→ **What is needed**: Given the records below, would you repeat exactly the lines that begin at the one containing "black steam locomotive | 24.88 -0.10" and end at the one containing "the building at [13,2] | 51649", inclusive?

** Opening Data section block **

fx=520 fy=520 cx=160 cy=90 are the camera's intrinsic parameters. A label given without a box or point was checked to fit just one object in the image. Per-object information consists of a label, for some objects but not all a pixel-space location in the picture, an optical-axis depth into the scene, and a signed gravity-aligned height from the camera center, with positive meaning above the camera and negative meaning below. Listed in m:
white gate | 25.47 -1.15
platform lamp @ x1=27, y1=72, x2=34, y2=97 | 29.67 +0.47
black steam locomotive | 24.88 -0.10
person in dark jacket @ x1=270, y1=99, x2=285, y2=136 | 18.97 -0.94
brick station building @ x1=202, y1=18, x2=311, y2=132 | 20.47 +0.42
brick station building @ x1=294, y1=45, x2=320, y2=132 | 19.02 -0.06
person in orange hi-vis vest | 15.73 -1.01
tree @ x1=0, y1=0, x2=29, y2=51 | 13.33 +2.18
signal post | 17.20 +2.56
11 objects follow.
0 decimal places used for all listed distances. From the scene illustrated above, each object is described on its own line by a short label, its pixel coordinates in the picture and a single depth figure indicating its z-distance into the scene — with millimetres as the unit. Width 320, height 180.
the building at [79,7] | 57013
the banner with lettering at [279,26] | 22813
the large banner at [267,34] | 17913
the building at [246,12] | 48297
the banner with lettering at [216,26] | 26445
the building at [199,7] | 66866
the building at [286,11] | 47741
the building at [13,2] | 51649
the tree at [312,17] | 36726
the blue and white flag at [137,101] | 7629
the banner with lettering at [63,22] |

** Closing Data section block **
** Opening Data section block **

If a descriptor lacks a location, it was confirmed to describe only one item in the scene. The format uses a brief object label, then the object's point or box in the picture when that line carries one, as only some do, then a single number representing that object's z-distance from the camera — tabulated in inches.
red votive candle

** Closing Data section block **
** Opening Data section block **

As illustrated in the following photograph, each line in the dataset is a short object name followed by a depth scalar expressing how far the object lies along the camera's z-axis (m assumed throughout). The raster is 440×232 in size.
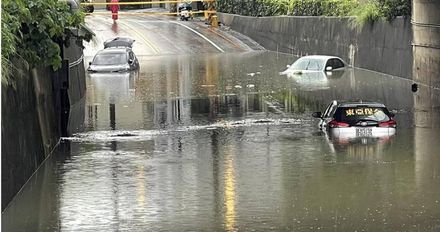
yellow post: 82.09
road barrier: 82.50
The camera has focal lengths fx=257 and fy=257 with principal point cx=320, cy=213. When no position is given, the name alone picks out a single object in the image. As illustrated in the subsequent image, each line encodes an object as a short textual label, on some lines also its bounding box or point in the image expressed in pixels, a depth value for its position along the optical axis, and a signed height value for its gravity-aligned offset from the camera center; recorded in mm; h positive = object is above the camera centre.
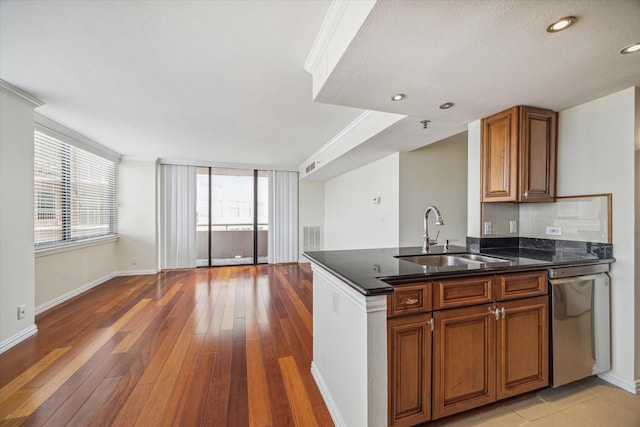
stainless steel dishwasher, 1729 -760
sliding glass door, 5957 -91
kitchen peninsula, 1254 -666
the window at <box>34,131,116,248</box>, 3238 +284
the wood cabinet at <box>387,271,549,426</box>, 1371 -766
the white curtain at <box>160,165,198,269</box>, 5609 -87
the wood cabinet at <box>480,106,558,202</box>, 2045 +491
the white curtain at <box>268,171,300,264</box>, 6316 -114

** Closing Data section block **

→ **Exercise result**:
black steam locomotive | 24.88 -0.10
person in dark jacket @ x1=270, y1=99, x2=285, y2=136 | 18.97 -0.94
brick station building @ x1=202, y1=18, x2=311, y2=132 | 20.47 +0.42
brick station building @ x1=294, y1=45, x2=320, y2=132 | 19.02 -0.06
person in orange hi-vis vest | 15.73 -1.01
tree @ x1=0, y1=0, x2=29, y2=51 | 13.33 +2.18
signal post | 17.20 +2.56
11 objects follow.
0 decimal places used for all listed distances. From the scene illustrated above, each object is described on its own line by a short label, its pixel coordinates in the picture and a single depth figure indicating its z-distance into the scene — with millimetres as the unit. Width 320, height 180.
the building at [79,7] | 57013
the banner with lettering at [279,26] | 22813
the large banner at [267,34] | 17913
the building at [246,12] | 48297
the banner with lettering at [216,26] | 26445
the building at [199,7] | 66866
the building at [286,11] | 47741
the building at [13,2] | 51649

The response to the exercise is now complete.